Entonces yo agarraba un taxi y me bajaba en la calle Brasil de Catia. Me quitaba el uniforme, unas botas de goma, un blue jeans, una franelita, una gorrita para que no me vieran el corte, que lo conocían a uno por el corte de pelo. Entonces a jugar chapita en la esquina con los muchachos. De vez en cuando una friíta ¿no?, en la tarde del sábado. En la noche una rumbita, alguna cosita por allá. Pero resulta que a los cadetes las muchachas nos llamaban «Los Cenicientos». ¿Por qué?, porque teníamos que irnos poco antes de la medianoche, como la Cenicienta. Había que estar allá en la Academia a las doce de la noche, fin del permiso. Así que cuando uno estaba cogiendo calor, a las once de la noche, uno: «¡Ay, me voy! Voy a vestirme de azul y a buscar un carrito y vámonos!».

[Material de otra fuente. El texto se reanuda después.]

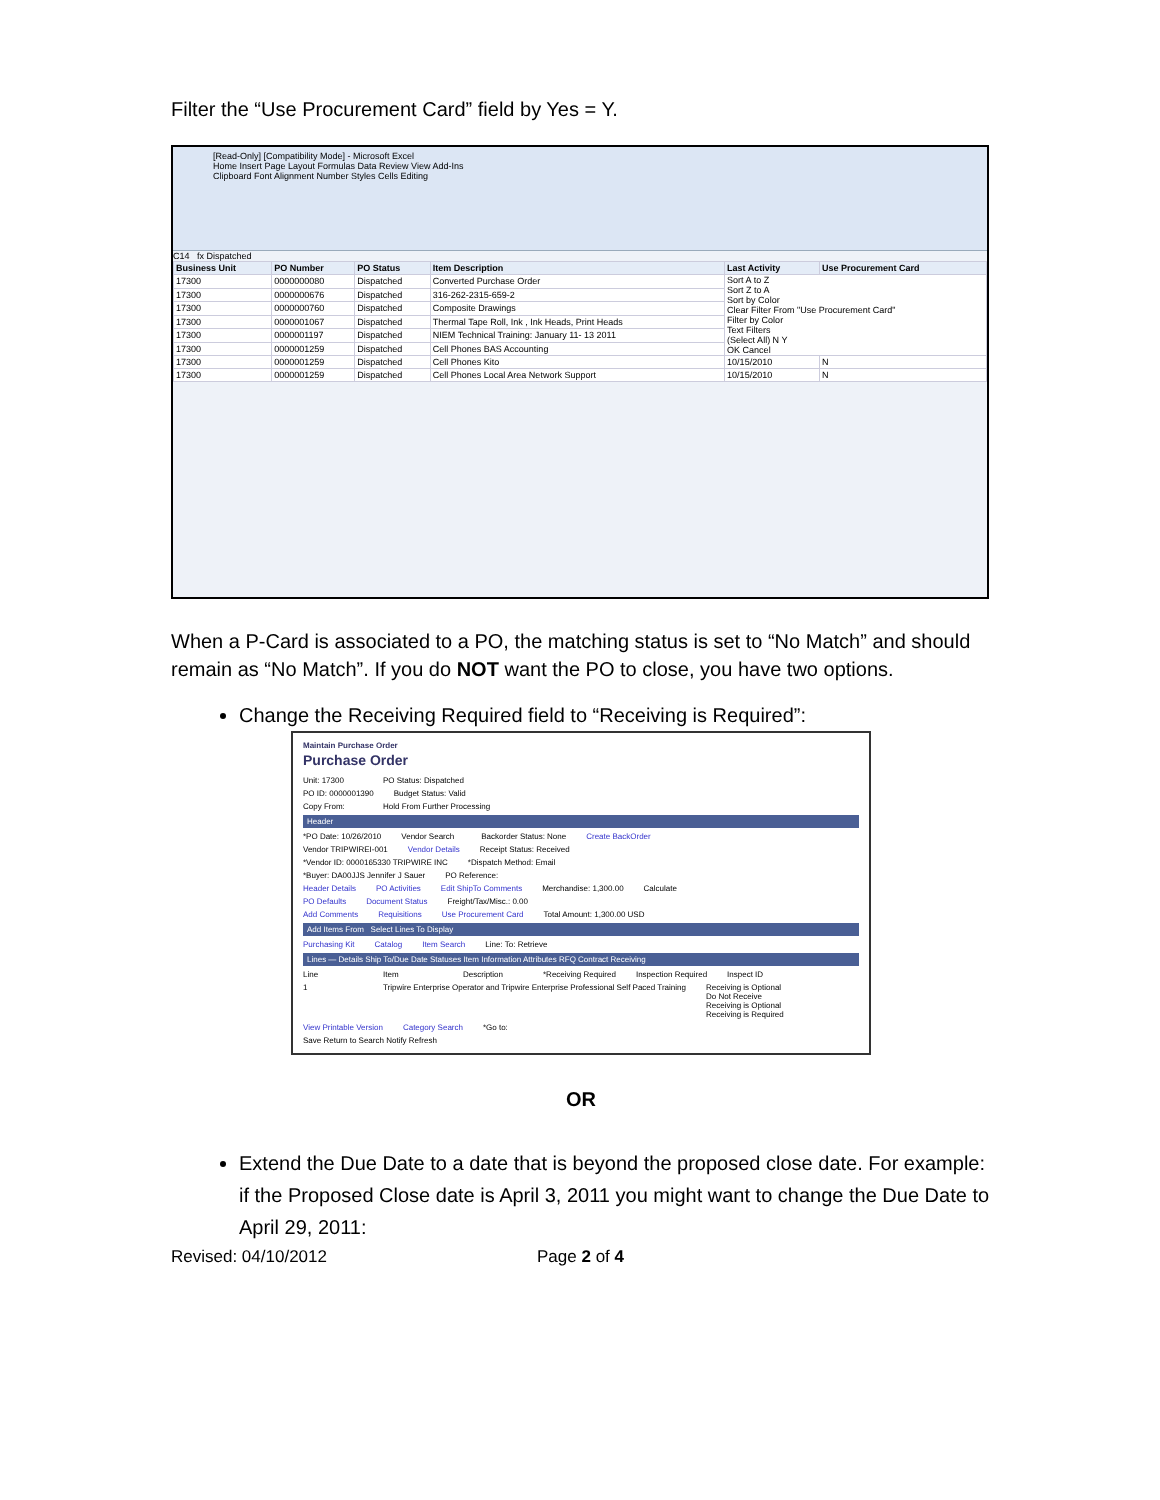Filter the “Use Procurement Card” field by Yes = Y.
[Read-Only] [Compatibility Mode] - Microsoft Excel
Home Insert Page Layout Formulas Data Review View Add-Ins
Clipboard Font Alignment Number Styles Cells Editing
C14 fx Dispatched
| Business Unit | PO Number | PO Status | Item Description | Last Activity | Use Procurement Card |
| 17300 | 0000000080 | Dispatched | Converted Purchase Order | Sort A to Z Sort Z to A Sort by Color Clear Filter From "Use Procurement Card" Filter by Color Text Filters (Select All) N Y OK Cancel | |
| 17300 | 0000000676 | Dispatched | 316-262-2315-659-2 | | |
| 17300 | 0000000760 | Dispatched | Composite Drawings | | |
| 17300 | 0000001067 | Dispatched | Thermal Tape Roll, Ink , Ink Heads, Print Heads | | |
| 17300 | 0000001197 | Dispatched | NIEM Technical Training: January 11- 13 2011 | | |
| 17300 | 0000001259 | Dispatched | Cell Phones BAS Accounting | | |
| 17300 | 0000001259 | Dispatched | Cell Phones Kito | 10/15/2010 | N |
| 17300 | 0000001259 | Dispatched | Cell Phones Local Area Network Support | 10/15/2010 | N |
When a P-Card is associated to a PO, the matching status is set to “No Match” and should remain as “No Match”. If you do NOT want the PO to close, you have two options.
Change the Receiving Required field to “Receiving is Required”:
Maintain Purchase Order
Purchase Order
Unit: 17300 PO Status: Dispatched
PO ID: 0000001390 Budget Status: Valid
Copy From: Hold From Further Processing
Header
*PO Date: 10/26/2010 Vendor Search Backorder Status: None Create BackOrder
Vendor TRIPWIREI-001 Vendor Details Receipt Status: Received
*Vendor ID: 0000165330 TRIPWIRE INC *Dispatch Method: Email
*Buyer: DA00JJS Jennifer J Sauer PO Reference:
Header Details PO Activities Edit ShipTo Comments Merchandise: 1,300.00 Calculate
PO Defaults Document Status Freight/Tax/Misc.: 0.00
Add Comments Requisitions Use Procurement Card Total Amount: 1,300.00 USD
Add Items From Select Lines To Display
Purchasing Kit Catalog Item Search Line: To: Retrieve
Lines — Details Ship To/Due Date Statuses Item Information Attributes RFQ Contract Receiving
Line Item Description *Receiving Required Inspection Required Inspect ID
1 Tripwire Enterprise Operator and Tripwire Enterprise Professional Self Paced Training Receiving is Optional
Do Not Receive
Receiving is Optional
Receiving is Required
View Printable Version Category Search *Go to:
Save Return to Search Notify Refresh
OR
Extend the Due Date to a date that is beyond the proposed close date. For example: if the Proposed Close date is April 3, 2011 you might want to change the Due Date to April 29, 2011:
Revised: 04/10/2012 Page 2 of 4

Te exhorto a que continúes

A veces uno se cansa, y Fidel se enteró que yo hice algún comentario de un cansancio como espiritual, no tanto físico, porque uno se acuesta un ratico y pone los pies pa’ arriba. El cansancio espiritual es el más duro, ustedes saben. Y Fidel se enteró, me mandó un mensaje: «Quiero verte». Aproveché un momentico y pasé por allá. Pero antes de ver a Fidel, di unas vueltas por un pueblo y qué cosa no, cuando estoy parado hablando con unos muchachos que iban en una carreta, eso fue lo que me hizo que me parara. ¿Saben? Ver al pueblo luchando aquí o allá en cualquier parte.

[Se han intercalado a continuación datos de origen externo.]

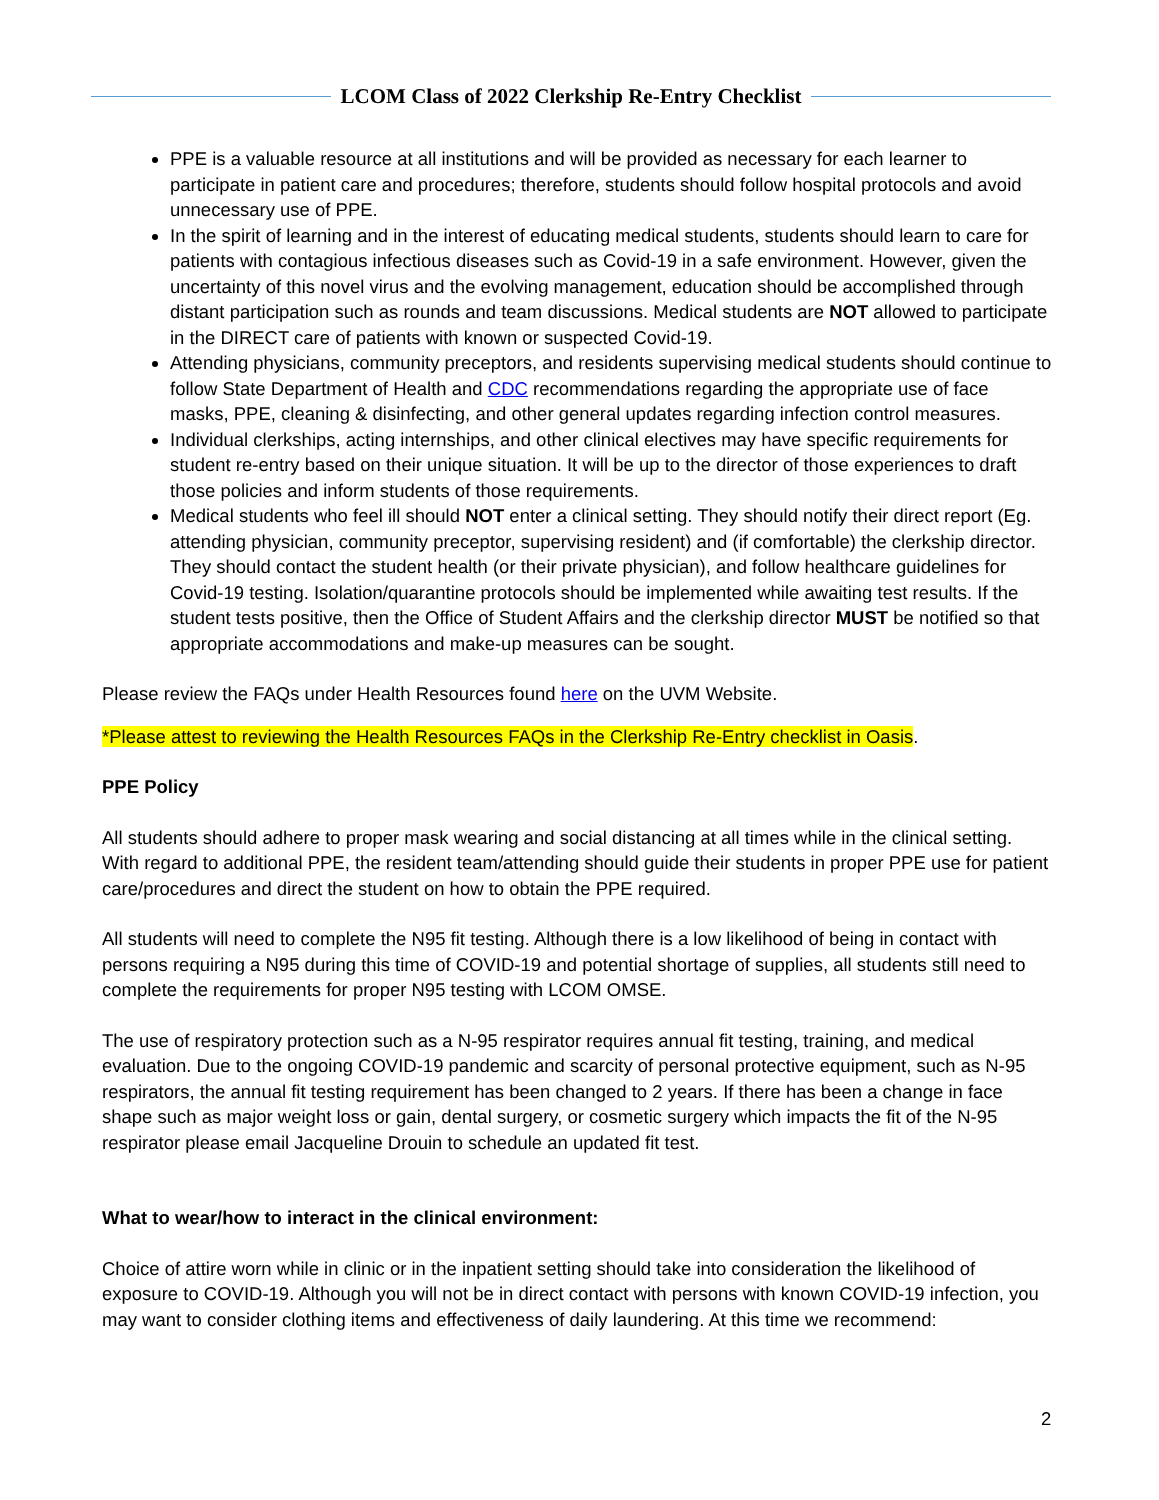LCOM Class of 2022 Clerkship Re-Entry Checklist
PPE is a valuable resource at all institutions and will be provided as necessary for each learner to participate in patient care and procedures; therefore, students should follow hospital protocols and avoid unnecessary use of PPE.
In the spirit of learning and in the interest of educating medical students, students should learn to care for patients with contagious infectious diseases such as Covid-19 in a safe environment. However, given the uncertainty of this novel virus and the evolving management, education should be accomplished through distant participation such as rounds and team discussions. Medical students are NOT allowed to participate in the DIRECT care of patients with known or suspected Covid-19.
Attending physicians, community preceptors, and residents supervising medical students should continue to follow State Department of Health and CDC recommendations regarding the appropriate use of face masks, PPE, cleaning & disinfecting, and other general updates regarding infection control measures.
Individual clerkships, acting internships, and other clinical electives may have specific requirements for student re-entry based on their unique situation. It will be up to the director of those experiences to draft those policies and inform students of those requirements.
Medical students who feel ill should NOT enter a clinical setting. They should notify their direct report (Eg. attending physician, community preceptor, supervising resident) and (if comfortable) the clerkship director. They should contact the student health (or their private physician), and follow healthcare guidelines for Covid-19 testing. Isolation/quarantine protocols should be implemented while awaiting test results. If the student tests positive, then the Office of Student Affairs and the clerkship director MUST be notified so that appropriate accommodations and make-up measures can be sought.
Please review the FAQs under Health Resources found here on the UVM Website.
*Please attest to reviewing the Health Resources FAQs in the Clerkship Re-Entry checklist in Oasis.
PPE Policy
All students should adhere to proper mask wearing and social distancing at all times while in the clinical setting. With regard to additional PPE, the resident team/attending should guide their students in proper PPE use for patient care/procedures and direct the student on how to obtain the PPE required.
All students will need to complete the N95 fit testing. Although there is a low likelihood of being in contact with persons requiring a N95 during this time of COVID-19 and potential shortage of supplies, all students still need to complete the requirements for proper N95 testing with LCOM OMSE.
The use of respiratory protection such as a N-95 respirator requires annual fit testing, training, and medical evaluation. Due to the ongoing COVID-19 pandemic and scarcity of personal protective equipment, such as N-95 respirators, the annual fit testing requirement has been changed to 2 years. If there has been a change in face shape such as major weight loss or gain, dental surgery, or cosmetic surgery which impacts the fit of the N-95 respirator please email Jacqueline Drouin to schedule an updated fit test.
What to wear/how to interact in the clinical environment:
Choice of attire worn while in clinic or in the inpatient setting should take into consideration the likelihood of exposure to COVID-19. Although you will not be in direct contact with persons with known COVID-19 infection, you may want to consider clothing items and effectiveness of daily laundering. At this time we recommend:
2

Unos muchachos muy jóvenes en una carreta tirada por una mula, montaña pa’ arriba. Nosotros veníamos en carro, yo me paro: «¡Epa, muchachos!», «Chávez», me dicen los muchachos, «¿qué hace por aquí?». «Bueno, chico, por aquí» «¿Y para dónde van?». Y me dicen: «Allá, mira, allá en aquella montaña está nuestra escuela», un tecnológico «y tenemos que ir a presentar un trabajo». Por ahí no hay transporte. Ellos hicieron la carreta de palo y una vieja mula de esas buenas pa’ allá, pa’ arriba compadre. Eran como las ocho de la mañana «¿Y a qué hora es la presentación del trabajo?» «A mediodía nos citó el profesor» «¿Cuándo regresan?». «Regresamos esta tarde». Esa es voluntad de superación, de lucha, porque es un pueblo que está bloqueado por los yanquis, bloqueado duro. Les niegan muchas cosas, le sabotean muchas cosas.

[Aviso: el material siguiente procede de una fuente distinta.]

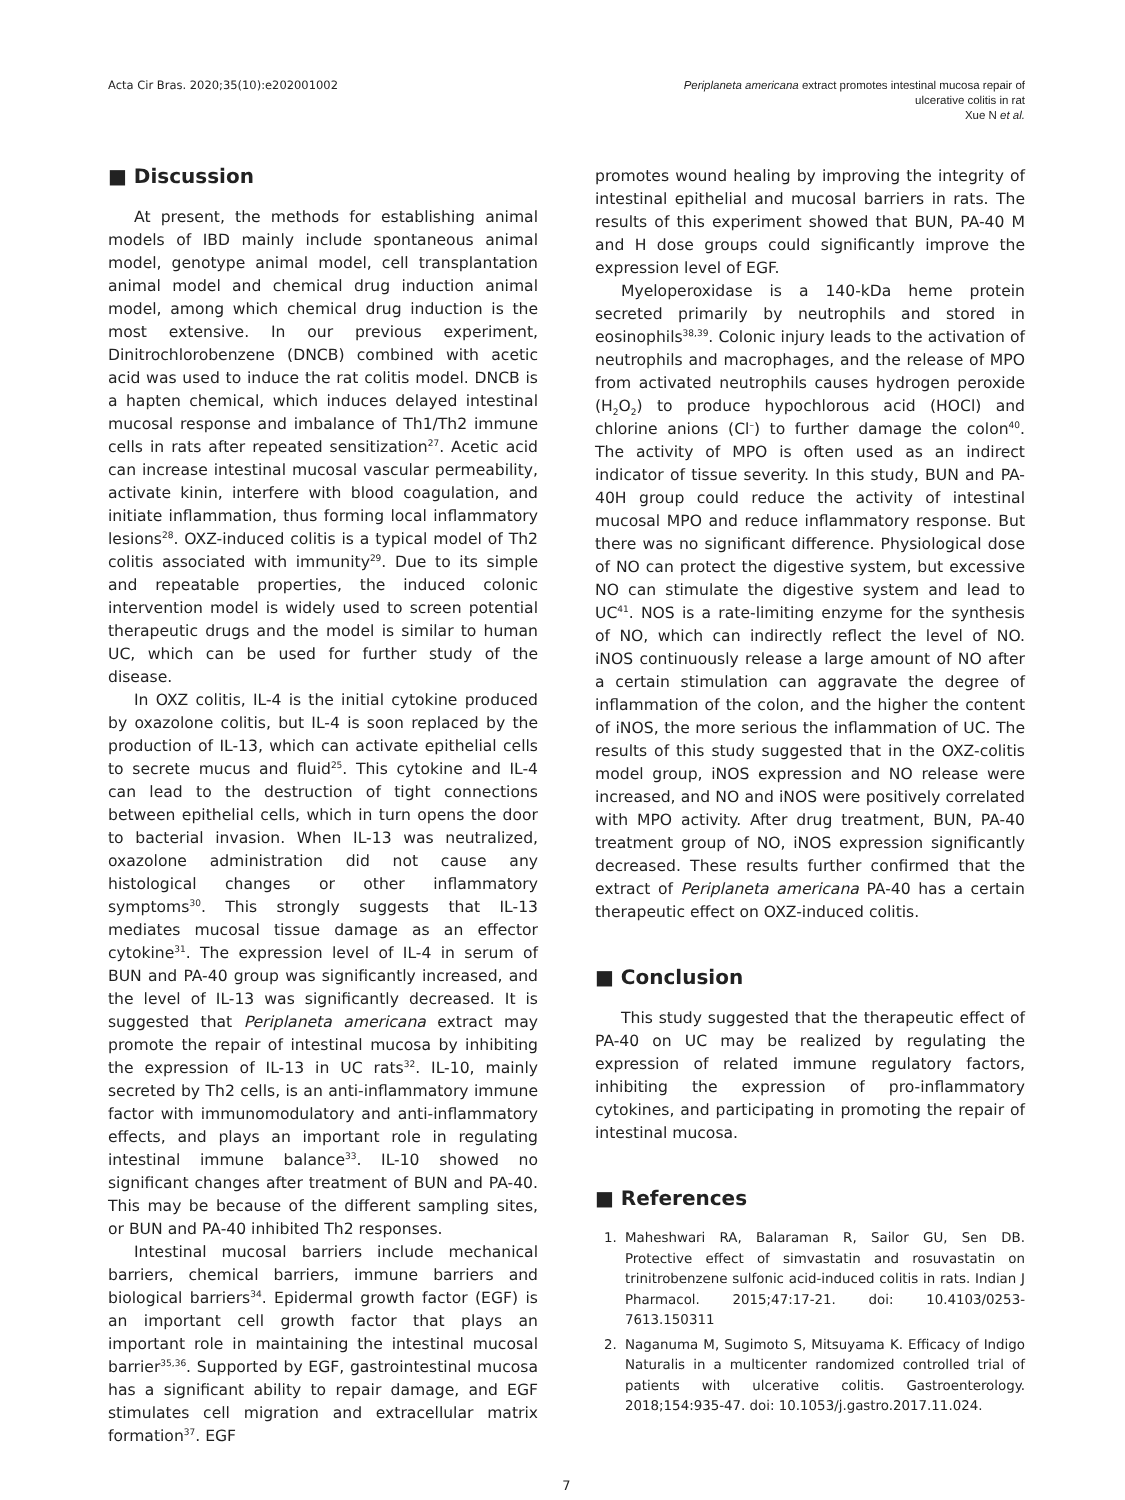Acta Cir Bras. 2020;35(10):e202001002
Periplaneta americana extract promotes intestinal mucosa repair of
ulcerative colitis in rat
Xue N et al.
■ Discussion
At present, the methods for establishing animal models of IBD mainly include spontaneous animal model, genotype animal model, cell transplantation animal model and chemical drug induction animal model, among which chemical drug induction is the most extensive. In our previous experiment, Dinitrochlorobenzene (DNCB) combined with acetic acid was used to induce the rat colitis model. DNCB is a hapten chemical, which induces delayed intestinal mucosal response and imbalance of Th1/Th2 immune cells in rats after repeated sensitization<sup>27</sup>. Acetic acid can increase intestinal mucosal vascular permeability, activate kinin, interfere with blood coagulation, and initiate inflammation, thus forming local inflammatory lesions<sup>28</sup>. OXZ-induced colitis is a typical model of Th2 colitis associated with immunity<sup>29</sup>. Due to its simple and repeatable properties, the induced colonic intervention model is widely used to screen potential therapeutic drugs and the model is similar to human UC, which can be used for further study of the disease.
In OXZ colitis, IL-4 is the initial cytokine produced by oxazolone colitis, but IL-4 is soon replaced by the production of IL-13, which can activate epithelial cells to secrete mucus and fluid<sup>25</sup>. This cytokine and IL-4 can lead to the destruction of tight connections between epithelial cells, which in turn opens the door to bacterial invasion. When IL-13 was neutralized, oxazolone administration did not cause any histological changes or other inflammatory symptoms<sup>30</sup>. This strongly suggests that IL-13 mediates mucosal tissue damage as an effector cytokine<sup>31</sup>. The expression level of IL-4 in serum of BUN and PA-40 group was significantly increased, and the level of IL-13 was significantly decreased. It is suggested that Periplaneta americana extract may promote the repair of intestinal mucosa by inhibiting the expression of IL-13 in UC rats<sup>32</sup>. IL-10, mainly secreted by Th2 cells, is an anti-inflammatory immune factor with immunomodulatory and anti-inflammatory effects, and plays an important role in regulating intestinal immune balance<sup>33</sup>. IL-10 showed no significant changes after treatment of BUN and PA-40. This may be because of the different sampling sites, or BUN and PA-40 inhibited Th2 responses.
Intestinal mucosal barriers include mechanical barriers, chemical barriers, immune barriers and biological barriers<sup>34</sup>. Epidermal growth factor (EGF) is an important cell growth factor that plays an important role in maintaining the intestinal mucosal barrier<sup>35,36</sup>. Supported by EGF, gastrointestinal mucosa has a significant ability to repair damage, and EGF stimulates cell migration and extracellular matrix formation<sup>37</sup>. EGF
promotes wound healing by improving the integrity of intestinal epithelial and mucosal barriers in rats. The results of this experiment showed that BUN, PA-40 M and H dose groups could significantly improve the expression level of EGF.
Myeloperoxidase is a 140-kDa heme protein secreted primarily by neutrophils and stored in eosinophils<sup>38,39</sup>. Colonic injury leads to the activation of neutrophils and macrophages, and the release of MPO from activated neutrophils causes hydrogen peroxide (H<sub>2</sub>O<sub>2</sub>) to produce hypochlorous acid (HOCl) and chlorine anions (Cl<sup>–</sup>) to further damage the colon<sup>40</sup>. The activity of MPO is often used as an indirect indicator of tissue severity. In this study, BUN and PA-40H group could reduce the activity of intestinal mucosal MPO and reduce inflammatory response. But there was no significant difference. Physiological dose of NO can protect the digestive system, but excessive NO can stimulate the digestive system and lead to UC<sup>41</sup>. NOS is a rate-limiting enzyme for the synthesis of NO, which can indirectly reflect the level of NO. iNOS continuously release a large amount of NO after a certain stimulation can aggravate the degree of inflammation of the colon, and the higher the content of iNOS, the more serious the inflammation of UC. The results of this study suggested that in the OXZ-colitis model group, iNOS expression and NO release were increased, and NO and iNOS were positively correlated with MPO activity. After drug treatment, BUN, PA-40 treatment group of NO, iNOS expression significantly decreased. These results further confirmed that the extract of Periplaneta americana PA-40 has a certain therapeutic effect on OXZ-induced colitis.
■ Conclusion
This study suggested that the therapeutic effect of PA-40 on UC may be realized by regulating the expression of related immune regulatory factors, inhibiting the expression of pro-inflammatory cytokines, and participating in promoting the repair of intestinal mucosa.
■ References
1. Maheshwari RA, Balaraman R, Sailor GU, Sen DB. Protective effect of simvastatin and rosuvastatin on trinitrobenzene sulfonic acid-induced colitis in rats. Indian J Pharmacol. 2015;47:17-21. doi: 10.4103/0253-7613.150311
2. Naganuma M, Sugimoto S, Mitsuyama K. Efficacy of Indigo Naturalis in a multicenter randomized controlled trial of patients with ulcerative colitis. Gastroenterology. 2018;154:935-47. doi: 10.1053/j.gastro.2017.11.024.
7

En eso estoy hablando con los muchachos y oigo un ruido en la montaña, en el monte que viene. Aparece un hombre con una mula, y los muchachos cuando me vieron se sorprendieron mucho, cosa natural y «¡Epa, Chávez, qué hace!». El hombre aquel no. Me sorprendí de la imperturbabilidad de aquel ser humano. Él baja en la mula y me ve: «Chávez». Pero imperturbable se bajó de la mula, nos dimos la mano. ¿Sabe lo que me dijo? Como si me hubiera leído no sé, yo no sé si fue que Fidel lo mandó. Estoy seguro que no. Estaba mi hijo conmigo. Aquel hombre me dijo: «Chávez, en tu lucha no tienes derecho a cansarte. Te exhorto a que continúes». Y yo le digo: «¿De dónde tú sacas ese exhorto?» «No sé, es lo que se me ocurre decirte». Y entonces me dijo: «Soy pastor evangélico. Dios te puso aquí en esta esquina y llegué yo y eso fue lo que me salió del alma. Te exhorto a que continúes». Y después Fidel me lo repitió: «Te exhorto a que continúes».